PASSAGE PROVIDED:
== Segment start ==

I've been thinking someone forgot to include the height of the GPS in some code somewhere, and this whole hydraulic issue while true, is a handy way to not publicly disclose a simple mistake. Don't wanna look like the mars probe that crashed due to unit conversion issues...

So really, how does the hydralic issue affect the impact velocity?



First, "hard" landing doesn't necessarily mean "high speed". It's a generic term for unsuccessful landing. It could be incorrect attitude landing (e.g. tilted) or anything else. In this case it looks like it was exactly that: landed tilted or with significant horizontal speed. If it was high vertical speed, we would've seen big scrapes on the platform's surface, and there's none.

Contrary to popular belief, the fins are _extremely_ effective even at low speeds. First, they have enormous surface area. Secondly, they have huge momentum around the center of mass, which is at the very bottom of the rocket when it's empty. So, even a small force generated by the fins generates huge momentum and can help position the rocket in the desired attitude.

It looks like the control system was commanding the fins to move and was expecting the attitude to change, but they didn't move anymore. Perhaps at the very end of the flight the gimbals on the engine didn't have enough authority to orient the rocket vertically and/or arrest its horizontal speed.

== Segment end ==

INSTRUCTIONS TO FOLLOW:
Write a short continuation of the discussion about the rocket's hard landing, starting after its final sentence.

DATA PROVIDED:
== Segment start ==

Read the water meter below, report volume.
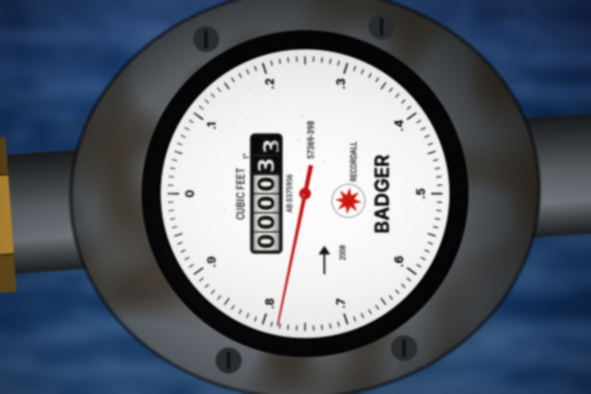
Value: 32.78 ft³
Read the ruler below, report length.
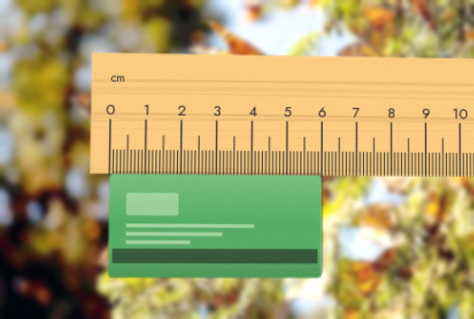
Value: 6 cm
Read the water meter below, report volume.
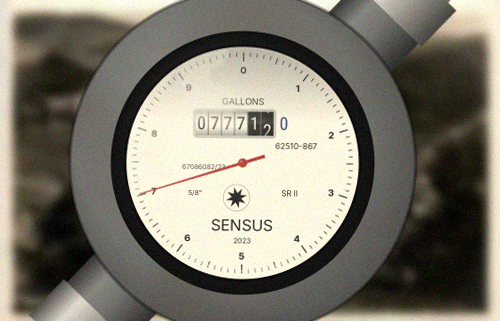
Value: 777117.0 gal
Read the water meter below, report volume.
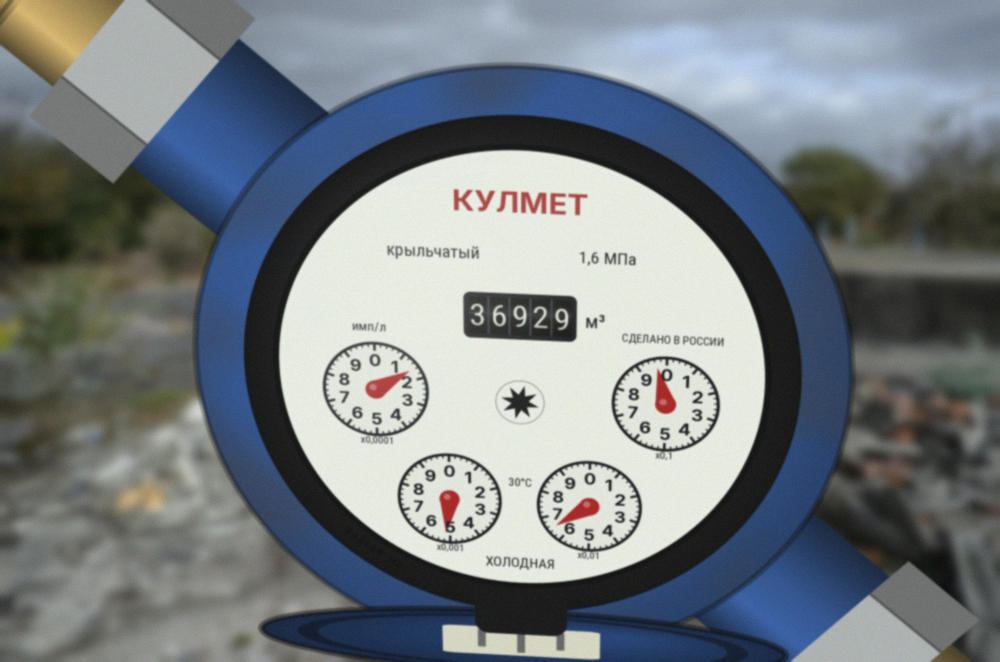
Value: 36928.9651 m³
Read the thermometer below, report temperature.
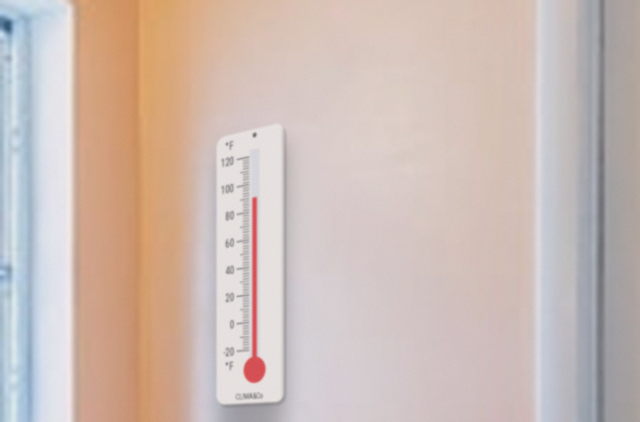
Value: 90 °F
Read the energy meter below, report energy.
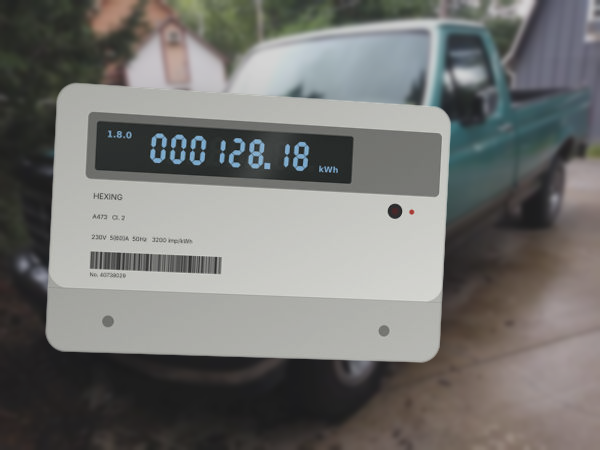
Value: 128.18 kWh
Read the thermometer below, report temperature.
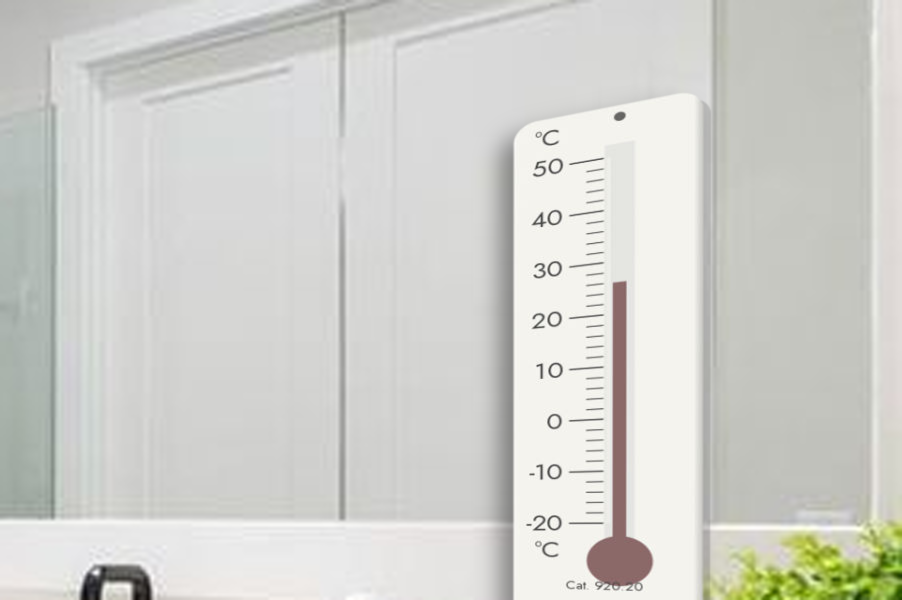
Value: 26 °C
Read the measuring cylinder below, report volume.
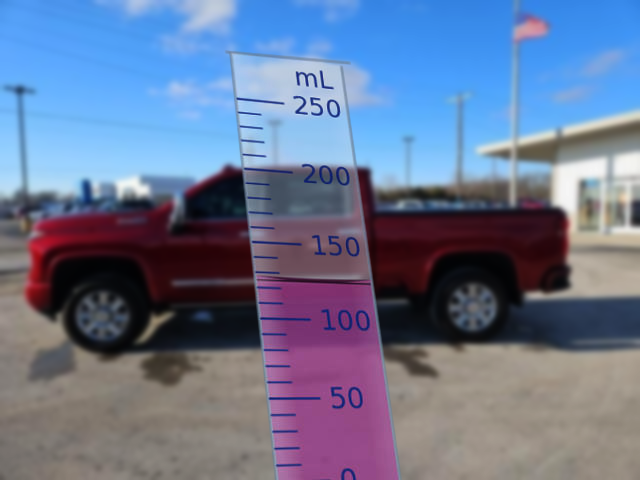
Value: 125 mL
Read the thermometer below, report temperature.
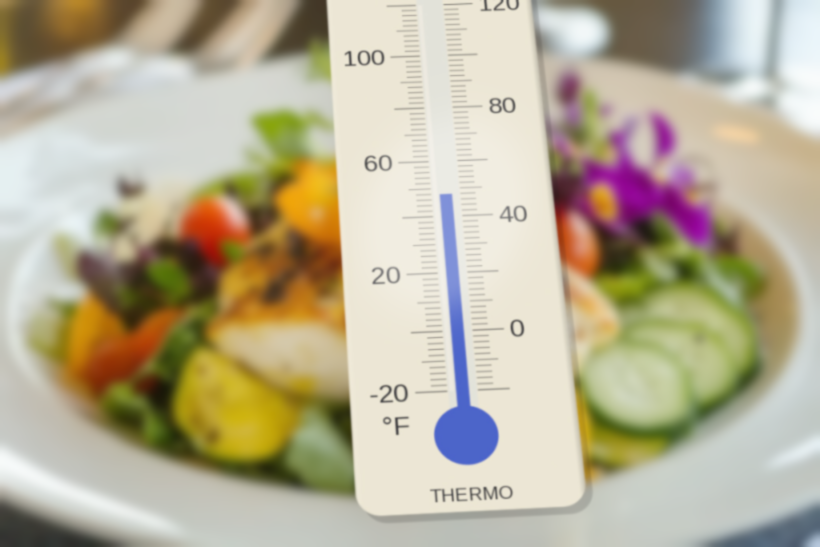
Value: 48 °F
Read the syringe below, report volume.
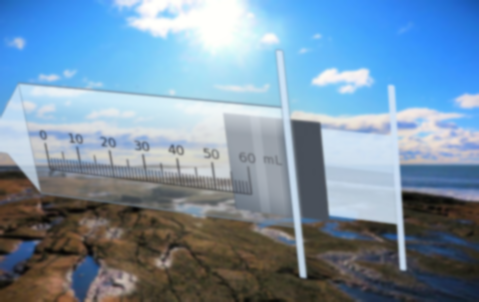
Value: 55 mL
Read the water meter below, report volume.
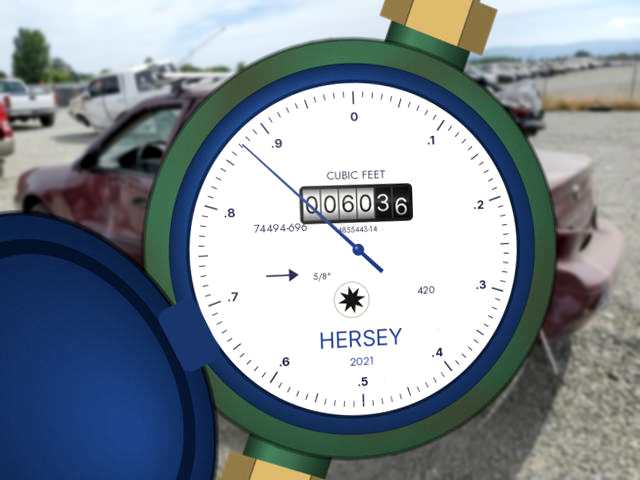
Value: 6035.87 ft³
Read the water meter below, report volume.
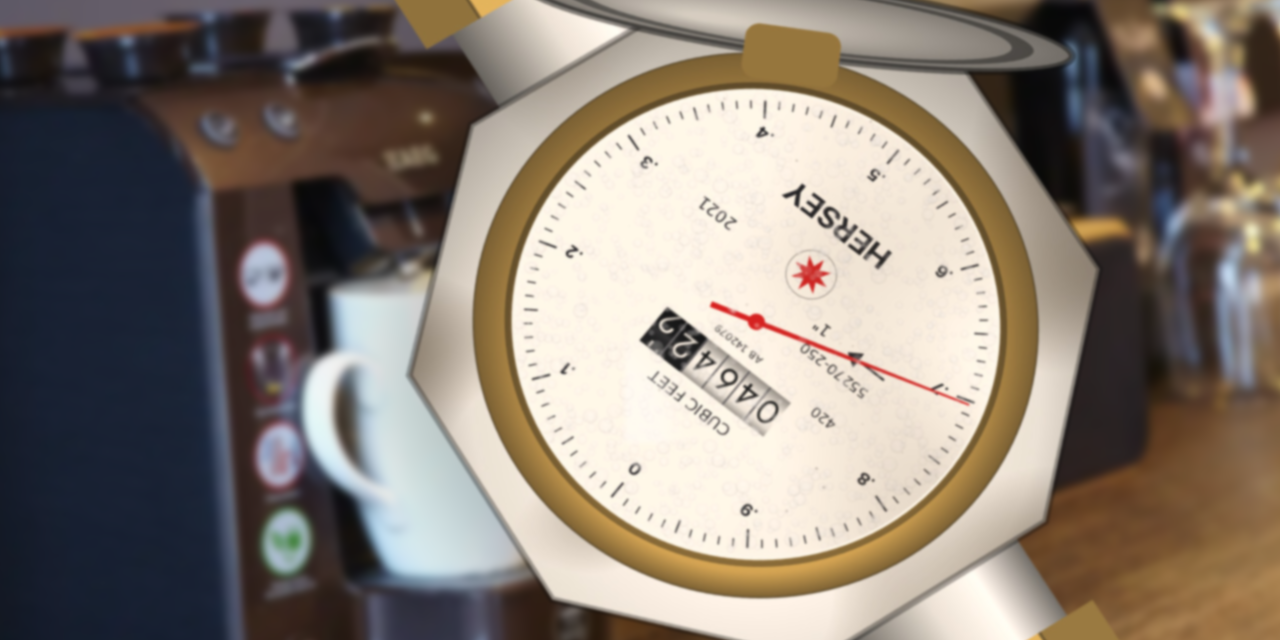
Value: 46421.70 ft³
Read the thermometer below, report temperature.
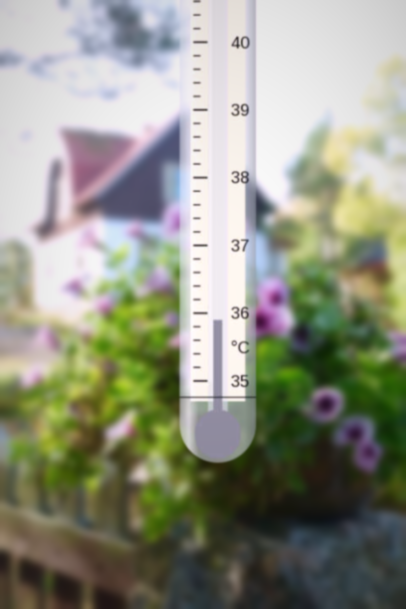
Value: 35.9 °C
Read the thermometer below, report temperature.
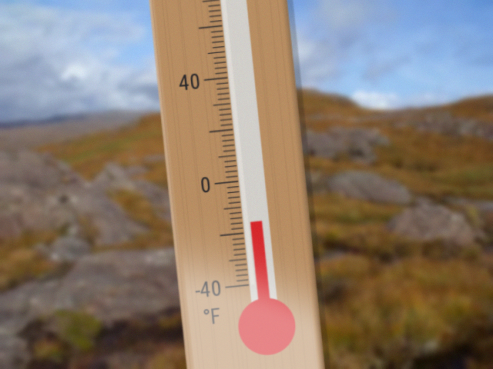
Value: -16 °F
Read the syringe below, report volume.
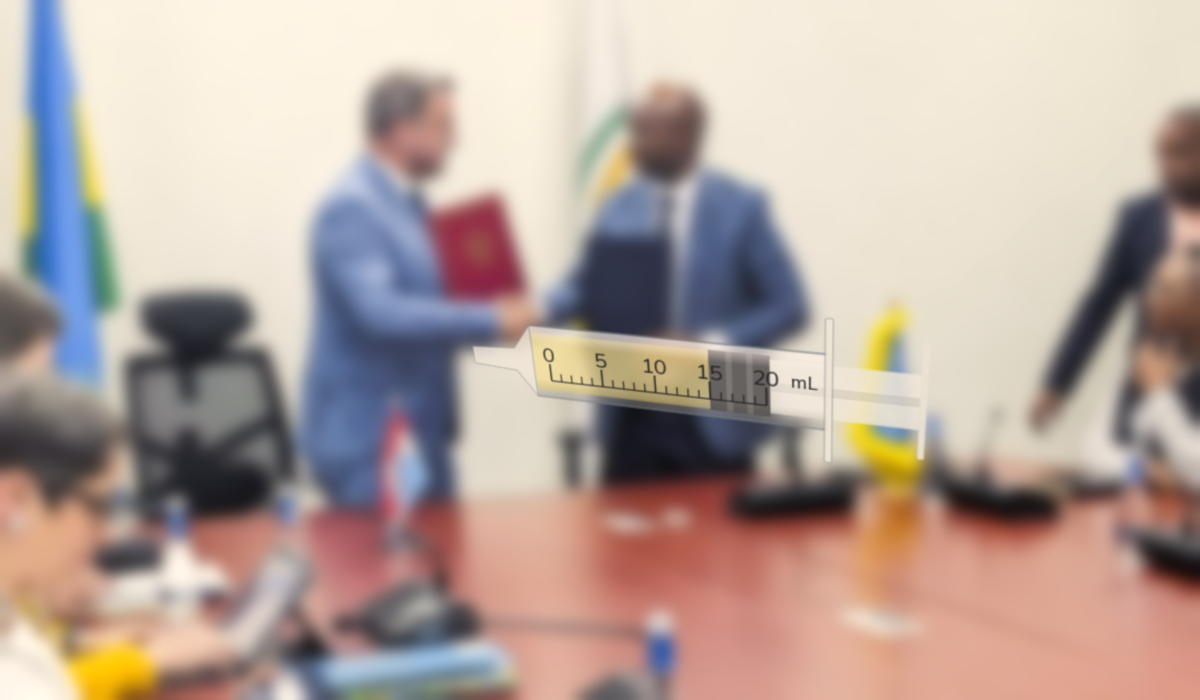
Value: 15 mL
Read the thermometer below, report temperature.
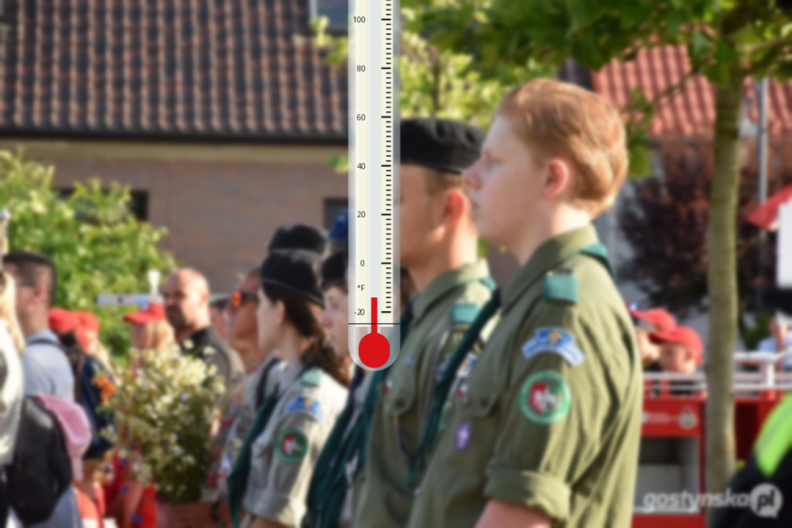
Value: -14 °F
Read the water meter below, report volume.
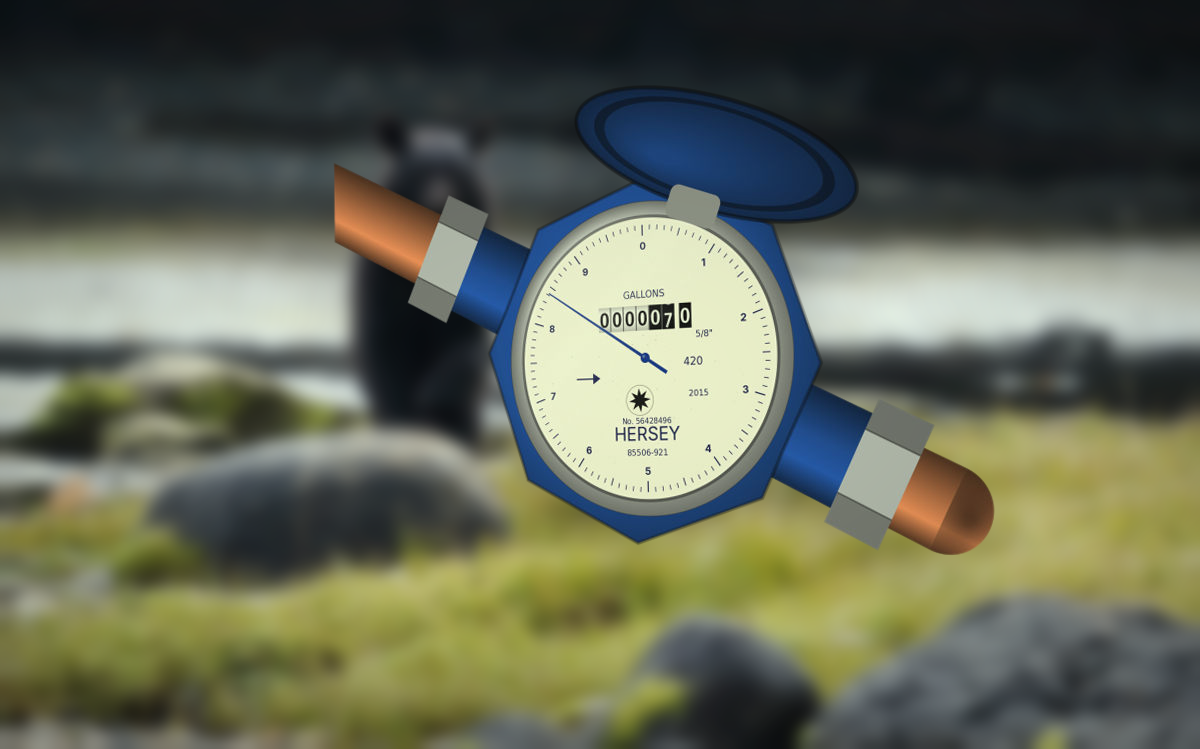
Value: 68.4 gal
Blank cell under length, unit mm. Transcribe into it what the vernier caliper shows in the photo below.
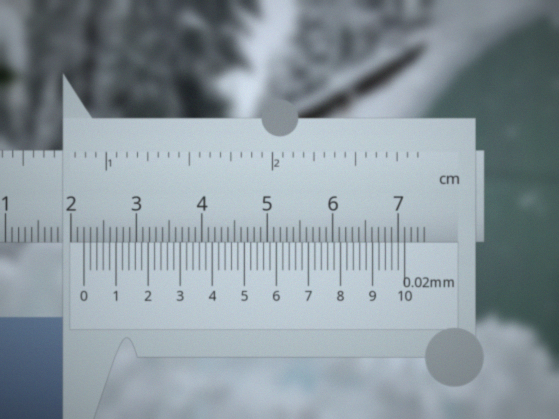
22.0 mm
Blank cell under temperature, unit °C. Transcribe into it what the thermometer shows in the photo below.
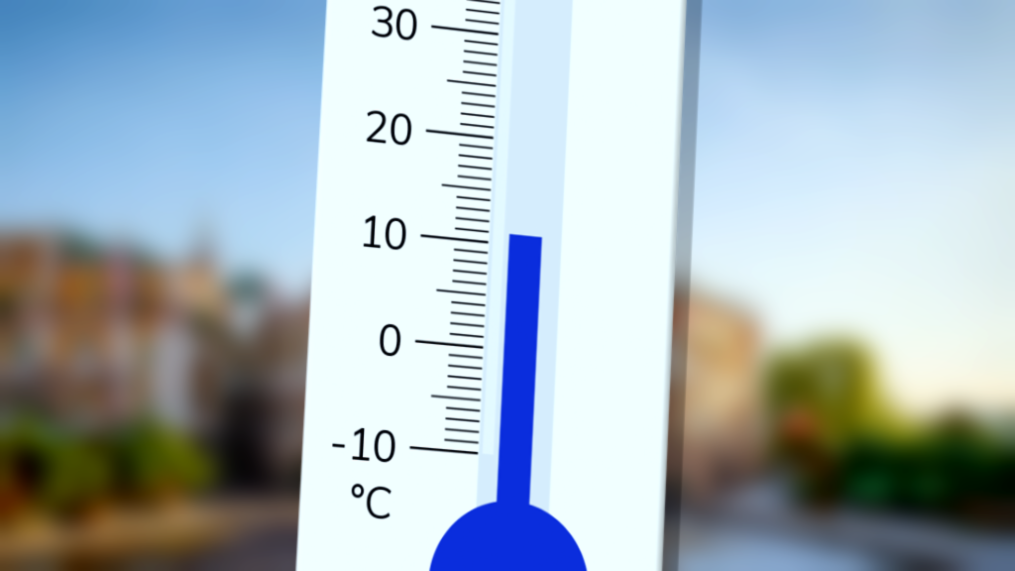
11 °C
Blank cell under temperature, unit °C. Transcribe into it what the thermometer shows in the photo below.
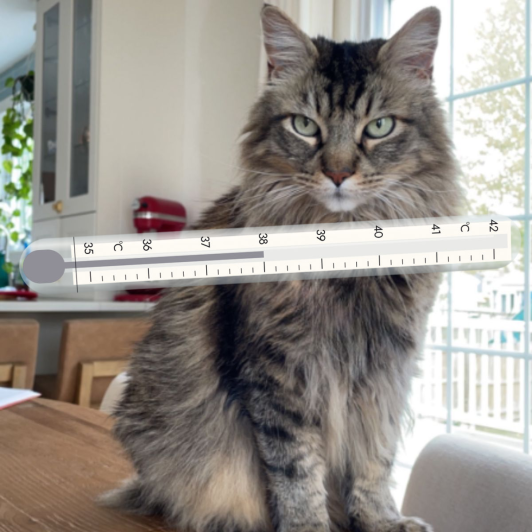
38 °C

== Segment end ==

RESPONSE BELOW:
I think it's amazing achievement for the very first attempt. Congrats SpaceX and I'm jealous like hell for what you've been able to achieve.


> I think it's amazing achievement for the very first attempt.

People don't understand this enough. They took the stage of a rocket from supersonic speeds to a tiny barge in the ocean. Even though they didn't complete the objective, they were successful in showing that the theory holds up.


On top of what you've said I don't think enough people get the scale of this task. This is decelerating, balancing, and maneuvering a 14 story tall object, from supersonic speed at the edge of space, onto a tiny barge in the ocean. It's mind boggling when you look at the scope of what they are pulling off.


Like dropping a drinking straw off the top of the empire state building and having it land in a glass of soda on the sidewalk a block away.


Except there's no glass, it just lands vertically on a coaster on the sidewalk.


> I think it's amazing achievement for the very first attempt

I saw a really good quote before the attempt:

If they successfully land the rocket, we will learn a lot and advance spaceflight. It will be a good day for mankind.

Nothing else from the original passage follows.